CT and MR Imaging of Benign Hepatic and Biliary Tumors

http://radiographics.rsna.org/content/19/2/431.abstract
Karen M. Horton, MD ; David A. Bluemke, MD ; Ralph H. Hruban, MD ; Philippe Soyer, MD, PhD ; Elliot K. Fishman, MD

1 Departments of Radiology (K.M.H., D.A.B., E.K.F.). Pathology (R.H.H.), Johns Hopkins Hospital, Baltimore, Md. Department of Body and Vascular Imaging, Hospital Lariboisiere, Paris, France (P.S.).

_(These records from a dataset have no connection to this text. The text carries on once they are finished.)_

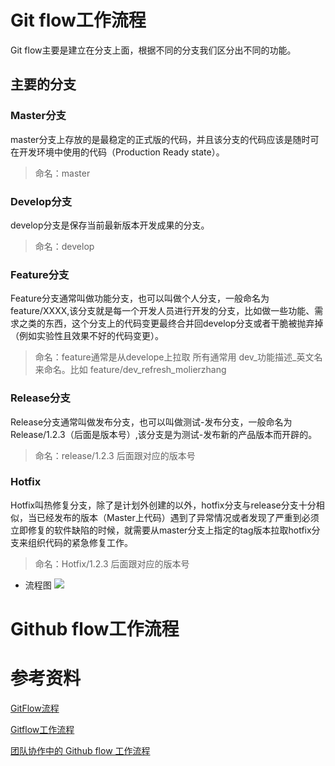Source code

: # Git flow工作流程
Git flow主要是建立在分支上面，根据不同的分支我们区分出不同的功能。

## 主要的分支
### Master分支
master分支上存放的是最稳定的正式版的代码，并且该分支的代码应该是随时可在开发环境中使用的代码（Production Ready state）。

> 命名：master

### Develop分支
develop分支是保存当前最新版本开发成果的分支。

> 命名：develop

### Feature分支
Feature分支通常叫做功能分支，也可以叫做个人分支，一般命名为 feature/XXXX,该分支就是每一个开发人员进行开发的分支，比如做一些功能、需求之类的东西，这个分支上的代码变更最终合并回develop分支或者干脆被抛弃掉（例如实验性且效果不好的代码变更）。

> 命名：feature通常是从develope上拉取 所有通常用 dev_功能描述_英文名 来命名。比如 feature/dev_refresh_molierzhang

### Release分支
Release分支通常叫做发布分支，也可以叫做测试-发布分支，一般命名为 Release/1.2.3（后面是版本号）,该分支是为测试-发布新的产品版本而开辟的。

> 命名：release/1.2.3 后面跟对应的版本号

### Hotfix
Hotfix叫热修复分支，除了是计划外创建的以外，hotfix分支与release分支十分相似，当已经发布的版本（Master上代码）遇到了异常情况或者发现了严重到必须立即修复的软件缺陷的时候，就需要从master分支上指定的tag版本拉取hotfix分支来组织代码的紧急修复工作。

> 命名：Hotfix/1.2.3 后面跟对应的版本号

- 流程图
![](https://imgkr.cn-bj.ufileos.com/8bb22466-eb83-4834-8372-ed0d7b692dfc.png)

# Github flow工作流程


# 参考资料
[GitFlow流程](https://www.jianshu.com/p/4948dc76c52c)

[Gitflow工作流程](https://www.cnblogs.com/jeffery-zou/p/10280167.html)

[团队协作中的 Github flow 工作流程](https://zhuanlan.zhihu.com/p/39148914)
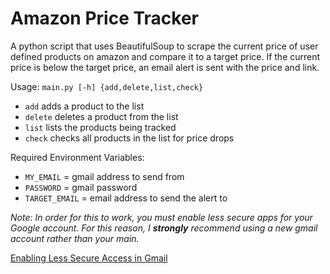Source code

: # Amazon Price Tracker

A python script that uses BeautifulSoup to scrape the current price of user defined products on amazon and compare it 
to a target price. If the current price is below the target price, an email alert is sent with the price and link.



Usage: `main.py [-h] {add,delete,list,check}`
- `add` adds a product to the list
- `delete` deletes a product from the list
- `list` lists the products being tracked
- `check` checks all products in the list for price drops

Required Environment Variables:
- `MY_EMAIL` = gmail address to send from
- `PASSWORD` = gmail password
- `TARGET_EMAIL` = email address to send the alert to 

*Note: In order for this to work, you must enable less secure apps for your Google account. For this reason, I **strongly** recommend using a new gmail
account rather than your main.*

[Enabling Less Secure Access in Gmail](https://bytexd.com/less-secure-apps-gmail/)
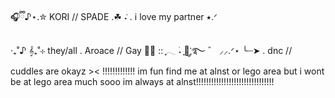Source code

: 🎧ྀི♪⋆.✮  KORI // SPADE .☘︎ ݁˖ . i love my partner ⭑.ᐟ
  
 ‧₊˚♪ 𝄞₊˚⊹  they/all . Aroace // Gay 🌹🎶 :: ִֶָ𓂃 ࣪˖ ִֶָ🐇་༘࿐ ゛ ⸝⸝.ᐟ⋆
╰┈➤ . dnc // cuddles are okayz >< !!!!!!!!!!!!! im fun find me at alnst or lego area but i wont be at
lego area much sooo im always at alnst!!!!!!!!!!!!!!!!!!!!!!!!!!!!!!!


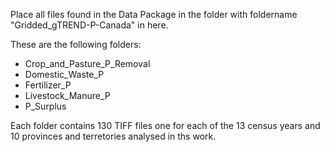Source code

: Place all files found in the Data Package in the folder with foldername "Gridded_gTREND-P-Canada" in here. 

These are the following folders:
* Crop_and_Pasture_P_Removal
* Domestic_Waste_P
* Fertilizer_P
* Livestock_Manure_P
* P_Surplus

Each folder contains 130 TIFF files one for each of the 13 census
years and 10 provinces and terretories analysed in ths work.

Benign hepatic and biliary tumors can present a difficult diagnostic challenge. Spiral computed tomography (CT) and magnetic resonance (MR) imaging are useful in the detection and characterization of these tumors. Imaging characteristics of lesions such as hepatic cyst, hemangioma, focal nodular hyperplasia (FNH), and hepatic adenoma are well known. Hepatic cysts demonstrate water attenuation at CT, are isointense relative to water at MR imaging, and do not enhance after intravenous administration of contrast material. Hemangiomas demonstrate characteristic nodular peripheral enhancement on early-phase images with subsequent fill-in centrally at both modalities. FNH classically demonstrates intense early enhancement with washout on delayed images. Although hepatic adenoma can also demonstrate intense early enhancement, it has a tendency to bleed and thus often appears more heterogeneous than FNH due to hemorrhage. Benign hepatic tumors that are less well described in the imaging literature include hepatic lipoma or angiomyolipoma, infantile hemangioendothelioma, and mesenchymal hamartoma. Hepatic lipoma has fat attenuation at CT, is isointense relative to fat at MR imaging, and does not enhance after intravenous administration of contrast material. Hepatic angiomyolipomas contain a variable amount of soft tissue in addition to fat and may therefore demonstrate enhancement at both modalities. The CT and MR imaging appearances of infantile hemangioma are similar to those of adult hemangioma. Infantile hemangioendothelioma occurs in infants under 6 months of age and is typically a larger lesion. Mesenchymal hamartoma also occurs in children, and its imaging appearance depends on the presence of stromal elements and the protein content of the cyst fluid. Familiarity with these imaging features can help distinguish particular disease entities.